> Task prompt
Only one portion of the data is to be written out: from the line bearing "21: (304, 353, 1.27)" through the line bearing "46: (322, 260, 1.56)". Write it exactly as it appears.

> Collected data
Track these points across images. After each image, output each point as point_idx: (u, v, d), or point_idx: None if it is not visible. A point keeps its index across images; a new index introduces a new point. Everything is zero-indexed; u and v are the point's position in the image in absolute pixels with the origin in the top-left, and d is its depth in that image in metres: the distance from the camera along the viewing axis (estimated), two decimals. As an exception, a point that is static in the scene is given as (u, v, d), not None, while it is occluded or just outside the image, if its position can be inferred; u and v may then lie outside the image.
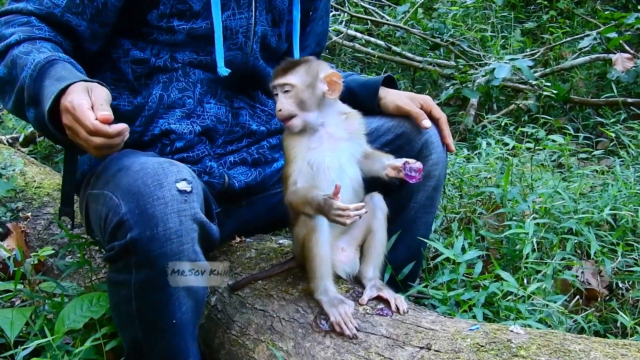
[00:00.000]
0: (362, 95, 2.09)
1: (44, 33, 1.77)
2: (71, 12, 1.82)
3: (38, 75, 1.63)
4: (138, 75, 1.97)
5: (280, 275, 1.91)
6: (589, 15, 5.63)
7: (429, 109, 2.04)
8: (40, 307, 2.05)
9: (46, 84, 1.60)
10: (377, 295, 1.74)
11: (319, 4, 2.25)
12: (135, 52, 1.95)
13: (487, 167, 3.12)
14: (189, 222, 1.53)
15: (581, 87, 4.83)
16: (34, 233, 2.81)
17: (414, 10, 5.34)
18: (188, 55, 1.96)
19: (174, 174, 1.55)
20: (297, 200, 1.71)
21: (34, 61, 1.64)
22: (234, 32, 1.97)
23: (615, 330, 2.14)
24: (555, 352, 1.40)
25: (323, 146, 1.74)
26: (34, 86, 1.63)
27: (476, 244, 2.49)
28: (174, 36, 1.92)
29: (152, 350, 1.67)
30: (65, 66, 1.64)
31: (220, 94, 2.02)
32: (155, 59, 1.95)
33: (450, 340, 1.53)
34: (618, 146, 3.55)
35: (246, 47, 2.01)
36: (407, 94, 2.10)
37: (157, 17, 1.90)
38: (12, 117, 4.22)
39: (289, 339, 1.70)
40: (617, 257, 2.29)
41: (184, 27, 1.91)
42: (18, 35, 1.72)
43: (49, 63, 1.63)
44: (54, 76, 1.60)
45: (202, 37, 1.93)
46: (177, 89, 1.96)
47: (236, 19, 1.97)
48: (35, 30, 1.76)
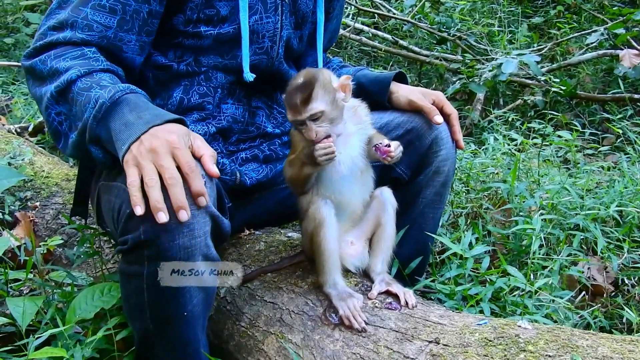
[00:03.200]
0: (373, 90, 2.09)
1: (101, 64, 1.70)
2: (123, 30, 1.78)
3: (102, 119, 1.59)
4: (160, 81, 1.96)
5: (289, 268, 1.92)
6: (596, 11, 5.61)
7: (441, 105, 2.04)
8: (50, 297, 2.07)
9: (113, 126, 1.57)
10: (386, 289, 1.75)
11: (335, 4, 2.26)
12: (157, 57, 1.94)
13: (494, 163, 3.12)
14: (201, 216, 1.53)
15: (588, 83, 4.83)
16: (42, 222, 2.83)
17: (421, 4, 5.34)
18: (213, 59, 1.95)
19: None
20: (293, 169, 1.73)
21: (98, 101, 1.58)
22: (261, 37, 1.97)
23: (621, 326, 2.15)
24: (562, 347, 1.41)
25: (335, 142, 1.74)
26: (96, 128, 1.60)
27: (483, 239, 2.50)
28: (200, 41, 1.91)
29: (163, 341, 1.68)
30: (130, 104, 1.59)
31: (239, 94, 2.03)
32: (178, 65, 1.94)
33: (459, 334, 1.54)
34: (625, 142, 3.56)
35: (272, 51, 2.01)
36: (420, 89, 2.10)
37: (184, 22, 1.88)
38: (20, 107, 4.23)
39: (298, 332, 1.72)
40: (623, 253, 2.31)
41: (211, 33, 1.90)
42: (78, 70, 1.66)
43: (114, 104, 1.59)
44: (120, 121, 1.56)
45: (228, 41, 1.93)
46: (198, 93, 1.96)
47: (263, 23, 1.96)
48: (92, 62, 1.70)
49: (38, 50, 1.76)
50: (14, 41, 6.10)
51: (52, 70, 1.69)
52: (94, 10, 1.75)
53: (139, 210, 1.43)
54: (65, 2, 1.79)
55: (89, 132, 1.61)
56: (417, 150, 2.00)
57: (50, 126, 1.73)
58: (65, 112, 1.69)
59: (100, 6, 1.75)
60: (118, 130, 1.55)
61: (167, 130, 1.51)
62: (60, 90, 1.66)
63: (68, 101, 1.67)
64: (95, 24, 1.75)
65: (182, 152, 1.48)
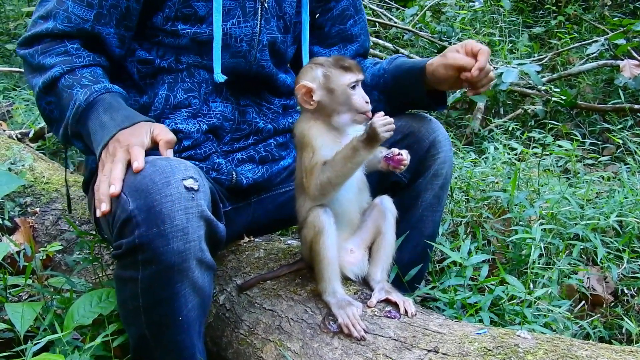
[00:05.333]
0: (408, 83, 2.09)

==

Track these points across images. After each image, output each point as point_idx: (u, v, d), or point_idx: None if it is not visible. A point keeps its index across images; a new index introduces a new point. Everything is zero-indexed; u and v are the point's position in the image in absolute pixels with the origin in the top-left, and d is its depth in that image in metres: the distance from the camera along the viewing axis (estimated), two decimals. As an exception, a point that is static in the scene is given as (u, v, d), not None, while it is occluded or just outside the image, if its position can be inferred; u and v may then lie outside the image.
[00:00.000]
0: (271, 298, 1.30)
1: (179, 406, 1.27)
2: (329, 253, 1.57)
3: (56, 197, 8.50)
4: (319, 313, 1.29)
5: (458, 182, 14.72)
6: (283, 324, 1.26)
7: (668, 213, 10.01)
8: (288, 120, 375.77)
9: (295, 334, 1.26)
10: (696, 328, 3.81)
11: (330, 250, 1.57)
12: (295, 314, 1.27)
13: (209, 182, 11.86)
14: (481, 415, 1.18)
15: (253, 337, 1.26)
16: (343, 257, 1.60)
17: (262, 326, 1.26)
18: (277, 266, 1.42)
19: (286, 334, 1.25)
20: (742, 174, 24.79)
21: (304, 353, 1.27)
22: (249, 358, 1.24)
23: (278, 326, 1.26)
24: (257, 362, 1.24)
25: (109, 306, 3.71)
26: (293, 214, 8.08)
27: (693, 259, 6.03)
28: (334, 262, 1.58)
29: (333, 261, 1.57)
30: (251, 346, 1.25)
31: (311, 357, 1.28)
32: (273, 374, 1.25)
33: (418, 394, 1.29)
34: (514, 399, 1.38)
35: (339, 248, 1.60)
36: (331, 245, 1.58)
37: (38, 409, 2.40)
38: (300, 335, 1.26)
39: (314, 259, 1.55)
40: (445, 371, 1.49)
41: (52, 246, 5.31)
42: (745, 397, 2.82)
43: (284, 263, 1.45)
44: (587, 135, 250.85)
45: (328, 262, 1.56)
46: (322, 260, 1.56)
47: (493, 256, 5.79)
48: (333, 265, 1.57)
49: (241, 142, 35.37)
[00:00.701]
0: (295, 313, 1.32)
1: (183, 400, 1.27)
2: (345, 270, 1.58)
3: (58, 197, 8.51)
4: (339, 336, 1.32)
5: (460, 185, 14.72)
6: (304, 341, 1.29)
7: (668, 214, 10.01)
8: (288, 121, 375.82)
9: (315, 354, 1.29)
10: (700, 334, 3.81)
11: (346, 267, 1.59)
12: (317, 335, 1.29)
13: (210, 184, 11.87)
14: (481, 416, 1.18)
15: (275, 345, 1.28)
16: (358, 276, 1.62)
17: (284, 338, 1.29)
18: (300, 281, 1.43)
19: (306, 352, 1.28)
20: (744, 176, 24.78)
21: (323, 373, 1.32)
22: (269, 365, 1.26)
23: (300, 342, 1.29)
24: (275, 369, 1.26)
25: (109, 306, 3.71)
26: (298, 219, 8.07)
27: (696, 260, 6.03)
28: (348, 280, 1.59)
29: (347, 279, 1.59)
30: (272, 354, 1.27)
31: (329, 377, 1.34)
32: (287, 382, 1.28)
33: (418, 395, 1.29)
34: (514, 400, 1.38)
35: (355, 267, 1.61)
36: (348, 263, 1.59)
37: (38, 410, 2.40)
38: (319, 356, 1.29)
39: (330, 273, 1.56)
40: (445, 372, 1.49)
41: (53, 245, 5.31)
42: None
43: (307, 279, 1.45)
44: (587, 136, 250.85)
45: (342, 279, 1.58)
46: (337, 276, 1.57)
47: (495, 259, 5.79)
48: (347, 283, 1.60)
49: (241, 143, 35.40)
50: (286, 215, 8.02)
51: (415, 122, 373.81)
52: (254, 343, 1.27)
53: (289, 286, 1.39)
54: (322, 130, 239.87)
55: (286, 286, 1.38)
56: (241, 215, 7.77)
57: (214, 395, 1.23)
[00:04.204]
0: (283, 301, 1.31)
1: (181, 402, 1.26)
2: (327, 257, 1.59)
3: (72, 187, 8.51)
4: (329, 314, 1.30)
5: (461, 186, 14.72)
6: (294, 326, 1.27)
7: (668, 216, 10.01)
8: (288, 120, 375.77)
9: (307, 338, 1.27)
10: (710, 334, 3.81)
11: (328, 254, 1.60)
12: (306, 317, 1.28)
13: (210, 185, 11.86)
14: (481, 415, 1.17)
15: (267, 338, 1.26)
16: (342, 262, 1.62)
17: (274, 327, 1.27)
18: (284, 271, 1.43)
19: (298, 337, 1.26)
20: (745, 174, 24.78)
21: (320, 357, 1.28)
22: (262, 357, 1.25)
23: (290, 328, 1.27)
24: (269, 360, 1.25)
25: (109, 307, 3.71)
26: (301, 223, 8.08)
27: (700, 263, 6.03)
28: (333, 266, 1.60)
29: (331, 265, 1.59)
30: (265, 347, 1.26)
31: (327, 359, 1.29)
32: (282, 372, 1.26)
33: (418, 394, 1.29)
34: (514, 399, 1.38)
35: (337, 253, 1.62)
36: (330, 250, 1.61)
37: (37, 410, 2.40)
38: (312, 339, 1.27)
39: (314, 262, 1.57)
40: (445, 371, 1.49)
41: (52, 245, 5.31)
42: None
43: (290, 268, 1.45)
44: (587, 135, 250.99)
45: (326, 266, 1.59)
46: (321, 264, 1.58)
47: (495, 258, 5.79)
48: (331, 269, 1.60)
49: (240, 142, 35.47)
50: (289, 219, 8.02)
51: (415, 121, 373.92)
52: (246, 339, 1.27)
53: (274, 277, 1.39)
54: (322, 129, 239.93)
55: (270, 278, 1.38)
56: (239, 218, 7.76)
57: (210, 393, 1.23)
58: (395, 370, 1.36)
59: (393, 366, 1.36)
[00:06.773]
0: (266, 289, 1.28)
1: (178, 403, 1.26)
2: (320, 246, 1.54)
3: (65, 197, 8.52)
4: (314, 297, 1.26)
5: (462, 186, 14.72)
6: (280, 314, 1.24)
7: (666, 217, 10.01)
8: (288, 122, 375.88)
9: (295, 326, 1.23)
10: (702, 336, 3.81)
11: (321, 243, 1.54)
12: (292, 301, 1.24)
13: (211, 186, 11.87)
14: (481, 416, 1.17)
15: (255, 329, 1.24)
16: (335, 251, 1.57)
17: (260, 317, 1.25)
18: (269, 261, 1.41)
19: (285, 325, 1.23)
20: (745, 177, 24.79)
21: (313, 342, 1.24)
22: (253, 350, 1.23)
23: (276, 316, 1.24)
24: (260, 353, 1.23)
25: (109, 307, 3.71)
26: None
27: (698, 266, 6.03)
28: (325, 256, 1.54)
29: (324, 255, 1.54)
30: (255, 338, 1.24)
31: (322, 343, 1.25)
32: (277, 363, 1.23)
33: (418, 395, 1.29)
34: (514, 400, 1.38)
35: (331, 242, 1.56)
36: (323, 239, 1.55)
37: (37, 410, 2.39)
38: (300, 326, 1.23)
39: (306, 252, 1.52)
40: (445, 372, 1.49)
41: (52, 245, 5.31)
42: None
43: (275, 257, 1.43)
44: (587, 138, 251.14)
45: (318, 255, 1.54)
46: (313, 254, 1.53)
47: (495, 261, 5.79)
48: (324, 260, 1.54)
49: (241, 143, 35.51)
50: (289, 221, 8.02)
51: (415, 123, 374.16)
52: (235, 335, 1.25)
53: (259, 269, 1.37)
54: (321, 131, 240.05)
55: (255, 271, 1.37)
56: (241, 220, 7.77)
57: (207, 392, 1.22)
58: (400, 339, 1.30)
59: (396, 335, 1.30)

* * *

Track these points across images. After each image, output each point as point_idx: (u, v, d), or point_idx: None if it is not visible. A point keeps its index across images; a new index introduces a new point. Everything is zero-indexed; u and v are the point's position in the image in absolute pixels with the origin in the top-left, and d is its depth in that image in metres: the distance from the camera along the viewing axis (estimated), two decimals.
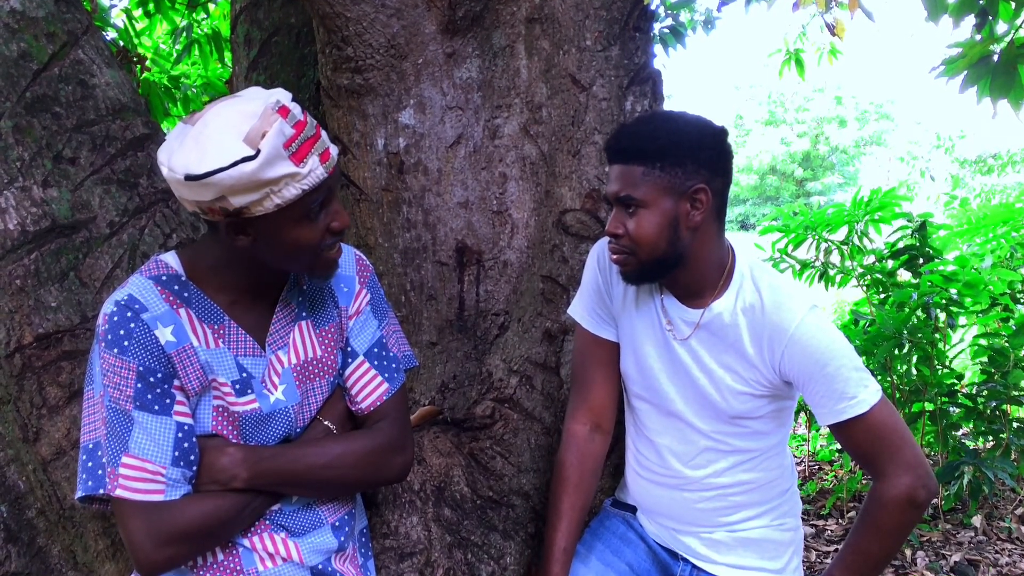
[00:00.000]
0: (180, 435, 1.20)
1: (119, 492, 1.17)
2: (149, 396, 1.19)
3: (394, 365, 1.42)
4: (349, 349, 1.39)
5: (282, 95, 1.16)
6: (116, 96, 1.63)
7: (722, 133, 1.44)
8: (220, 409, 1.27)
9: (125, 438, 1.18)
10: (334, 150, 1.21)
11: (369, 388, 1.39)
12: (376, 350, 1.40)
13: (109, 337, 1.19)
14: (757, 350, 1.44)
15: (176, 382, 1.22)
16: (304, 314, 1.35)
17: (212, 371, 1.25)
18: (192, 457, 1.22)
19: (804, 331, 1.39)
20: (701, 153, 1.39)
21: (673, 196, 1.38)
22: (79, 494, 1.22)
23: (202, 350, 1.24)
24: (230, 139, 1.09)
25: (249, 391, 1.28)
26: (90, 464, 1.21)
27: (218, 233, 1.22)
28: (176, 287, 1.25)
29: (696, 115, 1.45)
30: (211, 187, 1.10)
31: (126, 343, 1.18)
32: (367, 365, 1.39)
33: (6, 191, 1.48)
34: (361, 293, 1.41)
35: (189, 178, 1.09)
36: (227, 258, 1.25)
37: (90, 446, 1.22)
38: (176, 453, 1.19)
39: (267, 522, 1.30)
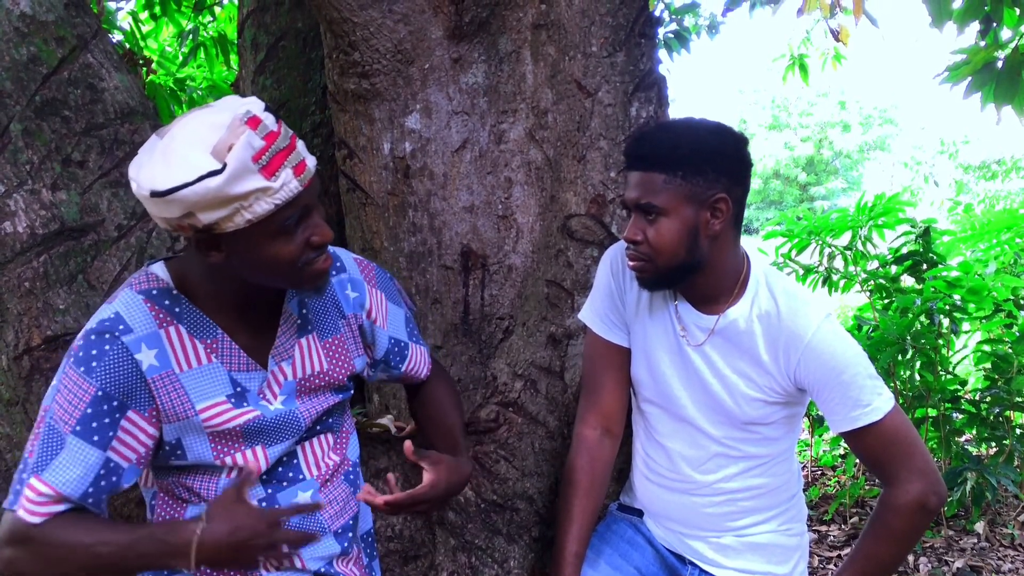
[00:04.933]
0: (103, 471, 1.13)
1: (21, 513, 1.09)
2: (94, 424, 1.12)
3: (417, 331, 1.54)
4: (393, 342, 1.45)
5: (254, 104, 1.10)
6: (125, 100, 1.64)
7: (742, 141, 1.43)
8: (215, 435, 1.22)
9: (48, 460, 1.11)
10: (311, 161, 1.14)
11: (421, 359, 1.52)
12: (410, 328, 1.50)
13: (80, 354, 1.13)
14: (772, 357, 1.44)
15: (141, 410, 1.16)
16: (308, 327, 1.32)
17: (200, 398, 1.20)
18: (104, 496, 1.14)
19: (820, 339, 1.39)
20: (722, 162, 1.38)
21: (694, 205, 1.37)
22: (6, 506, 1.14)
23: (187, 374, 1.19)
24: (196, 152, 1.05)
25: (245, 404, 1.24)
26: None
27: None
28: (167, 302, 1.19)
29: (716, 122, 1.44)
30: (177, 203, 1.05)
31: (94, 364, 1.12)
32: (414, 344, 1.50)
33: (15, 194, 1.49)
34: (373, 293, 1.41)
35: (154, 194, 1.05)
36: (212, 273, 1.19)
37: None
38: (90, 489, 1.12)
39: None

> Response
21: (304, 353, 1.27)
22: (249, 358, 1.24)
23: (278, 326, 1.26)
24: (257, 362, 1.24)
25: (109, 306, 3.71)
26: (293, 214, 8.08)
27: (693, 259, 6.03)
28: (334, 262, 1.58)
29: (333, 261, 1.57)
30: (251, 346, 1.25)
31: (311, 357, 1.28)
32: (273, 374, 1.25)
33: (418, 394, 1.29)
34: (514, 399, 1.38)
35: (339, 248, 1.60)
36: (331, 245, 1.58)
37: (38, 409, 2.40)
38: (300, 335, 1.26)
39: (314, 259, 1.55)
40: (445, 371, 1.49)
41: (52, 246, 5.31)
42: (745, 397, 2.82)
43: (284, 263, 1.45)
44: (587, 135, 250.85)
45: (328, 262, 1.56)
46: (322, 260, 1.56)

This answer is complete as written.